My 5-day trip to the TBEX (Travel Bloggers Exchange) Conference in Minneapolis left me motivated and inspired to resume travel blogging. If you’ve never been to one, it’s a conference full of travel bloggers and representatives from the travel industry who are there to connect and partner with bloggers and vice versa.
This was my second TBEX Conference. My first was in Dublin in 2013. I was pleasantly surprised this time to find that roughly half of the bloggers were more my age as opposed to the twentysomethings that seemed to dominate the Ireland trip. It doesn’t really matter how old participants are; we each have our own niche and approach and our own interests, but it reassured me that other middle-aged adults were doing this, too. It renewed my faith in the fact that I will still be traveling and writing and exploring well into my old age.
I went to a couple of very useful workshops and a few that weren’t as relevant to me. There were two surprising topics that seemed to come up more than a few times in these workshops. One was that some travel industry people don’t consider Ohio part of the American Midwest. That stunned me. We Ohioans consider ourselves solidly Midwestern, but a few people categorized us as more southern (NO! Absolutely not!) or on the edge of being Midwestern. I wasn’t sure what to do to convince them that we’re as corn-fed as the rest of the Midwest. Maybe I should have worn overalls and come in on a tractor?
The other topic that came up a few times was how often “Canada in November” and other search words along those lines were trending. Many of us wondered what the relevance of these search terms was. Why Canada in November? Was something special going on?
Yes, as a matter of fact. One of the other key search topics was “thinking about moving.” Tie it all together and you have “thinking about moving to Canada in November.” Right after the U.S. Presidential election. It all became crystal clear.

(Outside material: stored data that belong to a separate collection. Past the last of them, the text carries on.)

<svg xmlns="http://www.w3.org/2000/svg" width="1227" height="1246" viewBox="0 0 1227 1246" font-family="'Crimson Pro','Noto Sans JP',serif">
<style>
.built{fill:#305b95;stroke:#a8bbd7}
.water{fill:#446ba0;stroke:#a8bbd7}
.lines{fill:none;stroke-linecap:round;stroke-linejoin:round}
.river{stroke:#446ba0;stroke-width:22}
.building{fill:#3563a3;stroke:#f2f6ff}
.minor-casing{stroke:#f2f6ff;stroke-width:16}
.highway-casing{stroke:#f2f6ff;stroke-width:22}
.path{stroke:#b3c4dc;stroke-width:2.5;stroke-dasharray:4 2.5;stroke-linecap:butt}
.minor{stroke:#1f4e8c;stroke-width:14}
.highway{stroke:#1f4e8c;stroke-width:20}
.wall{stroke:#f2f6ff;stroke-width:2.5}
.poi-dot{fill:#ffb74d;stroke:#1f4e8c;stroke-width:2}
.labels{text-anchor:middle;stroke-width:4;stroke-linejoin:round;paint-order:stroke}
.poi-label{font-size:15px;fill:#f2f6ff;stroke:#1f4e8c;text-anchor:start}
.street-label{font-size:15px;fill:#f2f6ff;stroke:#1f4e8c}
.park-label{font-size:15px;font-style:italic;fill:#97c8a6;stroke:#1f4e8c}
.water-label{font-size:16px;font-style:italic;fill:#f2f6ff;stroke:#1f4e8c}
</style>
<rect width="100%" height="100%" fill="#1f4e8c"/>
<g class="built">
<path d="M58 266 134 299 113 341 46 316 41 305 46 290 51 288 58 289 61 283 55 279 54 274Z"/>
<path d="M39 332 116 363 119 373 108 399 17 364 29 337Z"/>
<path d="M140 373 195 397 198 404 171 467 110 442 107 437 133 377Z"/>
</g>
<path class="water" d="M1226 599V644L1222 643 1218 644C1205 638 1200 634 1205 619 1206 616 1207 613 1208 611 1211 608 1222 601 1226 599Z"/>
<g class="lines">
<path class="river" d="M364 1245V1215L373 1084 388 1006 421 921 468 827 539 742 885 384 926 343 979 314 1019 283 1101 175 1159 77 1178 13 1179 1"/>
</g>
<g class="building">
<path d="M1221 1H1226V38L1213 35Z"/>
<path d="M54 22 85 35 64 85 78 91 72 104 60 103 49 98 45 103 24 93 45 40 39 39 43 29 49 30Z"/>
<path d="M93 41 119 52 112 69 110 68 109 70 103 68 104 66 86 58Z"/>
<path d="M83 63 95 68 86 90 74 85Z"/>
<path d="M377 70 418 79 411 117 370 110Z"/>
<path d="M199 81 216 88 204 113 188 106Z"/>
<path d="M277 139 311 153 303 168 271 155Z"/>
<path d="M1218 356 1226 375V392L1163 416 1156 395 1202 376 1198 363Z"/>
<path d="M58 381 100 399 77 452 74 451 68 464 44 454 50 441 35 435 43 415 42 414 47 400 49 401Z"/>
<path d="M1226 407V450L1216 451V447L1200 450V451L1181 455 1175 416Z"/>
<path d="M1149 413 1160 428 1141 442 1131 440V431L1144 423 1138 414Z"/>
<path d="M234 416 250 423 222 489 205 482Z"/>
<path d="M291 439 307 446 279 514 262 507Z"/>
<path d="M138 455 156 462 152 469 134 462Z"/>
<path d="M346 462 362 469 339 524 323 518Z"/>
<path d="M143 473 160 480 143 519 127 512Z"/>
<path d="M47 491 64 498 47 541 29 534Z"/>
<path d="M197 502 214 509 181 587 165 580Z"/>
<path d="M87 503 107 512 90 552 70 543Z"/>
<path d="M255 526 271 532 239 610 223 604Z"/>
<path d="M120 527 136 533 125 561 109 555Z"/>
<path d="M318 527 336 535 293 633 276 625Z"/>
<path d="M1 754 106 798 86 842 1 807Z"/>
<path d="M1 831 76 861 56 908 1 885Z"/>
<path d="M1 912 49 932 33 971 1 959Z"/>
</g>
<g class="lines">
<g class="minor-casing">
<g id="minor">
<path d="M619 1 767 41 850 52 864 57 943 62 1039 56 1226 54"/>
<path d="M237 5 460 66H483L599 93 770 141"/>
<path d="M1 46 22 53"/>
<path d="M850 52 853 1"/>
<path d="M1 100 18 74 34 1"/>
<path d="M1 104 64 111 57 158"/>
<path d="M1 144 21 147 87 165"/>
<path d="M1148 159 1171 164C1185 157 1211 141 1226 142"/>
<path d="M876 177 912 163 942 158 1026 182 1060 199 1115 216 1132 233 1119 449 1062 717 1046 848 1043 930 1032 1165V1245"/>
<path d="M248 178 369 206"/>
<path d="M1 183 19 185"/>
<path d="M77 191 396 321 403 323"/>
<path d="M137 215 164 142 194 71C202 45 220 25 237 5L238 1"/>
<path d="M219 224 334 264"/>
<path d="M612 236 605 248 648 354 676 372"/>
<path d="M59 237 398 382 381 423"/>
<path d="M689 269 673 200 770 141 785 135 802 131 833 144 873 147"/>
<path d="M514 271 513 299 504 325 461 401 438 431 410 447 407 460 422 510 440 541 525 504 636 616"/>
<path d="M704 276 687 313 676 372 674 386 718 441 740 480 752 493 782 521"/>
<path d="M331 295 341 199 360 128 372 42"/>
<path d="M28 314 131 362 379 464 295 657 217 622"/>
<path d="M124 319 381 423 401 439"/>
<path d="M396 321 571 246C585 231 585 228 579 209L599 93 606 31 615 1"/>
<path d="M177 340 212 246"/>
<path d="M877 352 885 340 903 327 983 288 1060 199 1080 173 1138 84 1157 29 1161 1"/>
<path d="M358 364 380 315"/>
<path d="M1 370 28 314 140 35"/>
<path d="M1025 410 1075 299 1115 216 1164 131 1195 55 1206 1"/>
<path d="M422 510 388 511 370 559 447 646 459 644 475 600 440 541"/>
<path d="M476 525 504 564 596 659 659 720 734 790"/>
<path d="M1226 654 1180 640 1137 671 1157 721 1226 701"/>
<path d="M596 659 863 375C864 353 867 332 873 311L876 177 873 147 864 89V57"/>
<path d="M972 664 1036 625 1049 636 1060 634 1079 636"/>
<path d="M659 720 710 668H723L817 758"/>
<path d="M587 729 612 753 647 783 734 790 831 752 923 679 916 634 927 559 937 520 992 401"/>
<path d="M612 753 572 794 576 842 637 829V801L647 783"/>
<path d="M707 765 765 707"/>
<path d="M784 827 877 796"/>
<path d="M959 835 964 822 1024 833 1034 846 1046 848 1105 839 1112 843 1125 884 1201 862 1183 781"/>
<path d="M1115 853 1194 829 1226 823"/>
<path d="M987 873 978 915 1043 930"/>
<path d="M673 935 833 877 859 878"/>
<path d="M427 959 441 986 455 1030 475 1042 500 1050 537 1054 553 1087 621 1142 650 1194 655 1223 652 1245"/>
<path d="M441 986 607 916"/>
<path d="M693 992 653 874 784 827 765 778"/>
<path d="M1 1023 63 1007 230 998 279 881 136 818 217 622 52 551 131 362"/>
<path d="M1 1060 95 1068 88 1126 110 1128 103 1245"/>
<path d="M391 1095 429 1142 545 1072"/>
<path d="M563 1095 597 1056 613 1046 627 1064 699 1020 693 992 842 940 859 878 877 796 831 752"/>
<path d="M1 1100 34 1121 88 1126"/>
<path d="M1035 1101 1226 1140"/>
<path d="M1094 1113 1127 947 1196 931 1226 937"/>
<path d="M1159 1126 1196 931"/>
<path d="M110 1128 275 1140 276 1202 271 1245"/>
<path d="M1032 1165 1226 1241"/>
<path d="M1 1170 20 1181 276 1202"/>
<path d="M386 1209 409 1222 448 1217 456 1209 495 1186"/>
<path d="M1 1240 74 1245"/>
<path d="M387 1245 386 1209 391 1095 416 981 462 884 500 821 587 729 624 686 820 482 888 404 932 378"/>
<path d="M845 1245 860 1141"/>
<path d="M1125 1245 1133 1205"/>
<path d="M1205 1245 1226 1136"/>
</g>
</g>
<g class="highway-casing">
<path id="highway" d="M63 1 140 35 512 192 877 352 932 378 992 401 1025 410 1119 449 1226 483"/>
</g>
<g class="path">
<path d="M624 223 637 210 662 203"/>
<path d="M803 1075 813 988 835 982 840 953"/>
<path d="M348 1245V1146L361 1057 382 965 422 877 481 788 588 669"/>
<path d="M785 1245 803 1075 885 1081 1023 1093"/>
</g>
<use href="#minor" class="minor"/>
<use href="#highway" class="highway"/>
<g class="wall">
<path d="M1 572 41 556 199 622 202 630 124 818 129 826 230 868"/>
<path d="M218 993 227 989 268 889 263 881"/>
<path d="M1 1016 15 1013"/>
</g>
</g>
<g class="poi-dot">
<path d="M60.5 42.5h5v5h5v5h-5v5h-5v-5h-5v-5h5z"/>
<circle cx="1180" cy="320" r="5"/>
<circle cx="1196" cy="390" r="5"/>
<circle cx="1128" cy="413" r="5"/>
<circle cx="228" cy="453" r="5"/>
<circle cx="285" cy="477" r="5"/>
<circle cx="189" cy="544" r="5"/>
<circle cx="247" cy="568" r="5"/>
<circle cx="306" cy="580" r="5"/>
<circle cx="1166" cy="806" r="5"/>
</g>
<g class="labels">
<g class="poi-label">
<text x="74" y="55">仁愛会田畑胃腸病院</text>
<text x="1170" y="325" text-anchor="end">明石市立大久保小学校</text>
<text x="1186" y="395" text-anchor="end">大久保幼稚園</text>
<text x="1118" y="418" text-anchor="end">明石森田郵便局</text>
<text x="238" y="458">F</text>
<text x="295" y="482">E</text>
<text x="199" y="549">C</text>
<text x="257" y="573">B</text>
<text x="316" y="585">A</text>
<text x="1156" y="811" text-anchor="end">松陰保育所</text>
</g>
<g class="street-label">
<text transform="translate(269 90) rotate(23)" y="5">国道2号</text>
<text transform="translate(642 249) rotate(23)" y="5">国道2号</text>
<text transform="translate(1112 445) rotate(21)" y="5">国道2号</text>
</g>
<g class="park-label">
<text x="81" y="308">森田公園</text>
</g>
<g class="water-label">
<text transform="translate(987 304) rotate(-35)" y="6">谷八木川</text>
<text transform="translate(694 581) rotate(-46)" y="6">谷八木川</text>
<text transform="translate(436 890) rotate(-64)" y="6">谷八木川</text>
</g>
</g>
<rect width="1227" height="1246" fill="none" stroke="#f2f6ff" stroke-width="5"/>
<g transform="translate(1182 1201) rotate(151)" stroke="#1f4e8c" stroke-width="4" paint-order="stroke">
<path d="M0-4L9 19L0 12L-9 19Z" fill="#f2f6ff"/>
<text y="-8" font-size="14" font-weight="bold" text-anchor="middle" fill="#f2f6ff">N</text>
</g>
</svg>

One workshop facilitator joked that everyone needed to befriend a Canadian and get a sponsor in case we don’t like the way the election turns out. It’s pretty typical that Americans say they’re leaving the country if so-or-so is elected. Happens every four years. But this year, people seem to be more serious about it. They’re researching how to defect. It’s topping some of the search engine trends.
I’m no fool. I made my connection. I talked to a couple of friendly travel reps from Manitoba — just in case I need to make my escape.
How pervasive is American politics in your part of the world?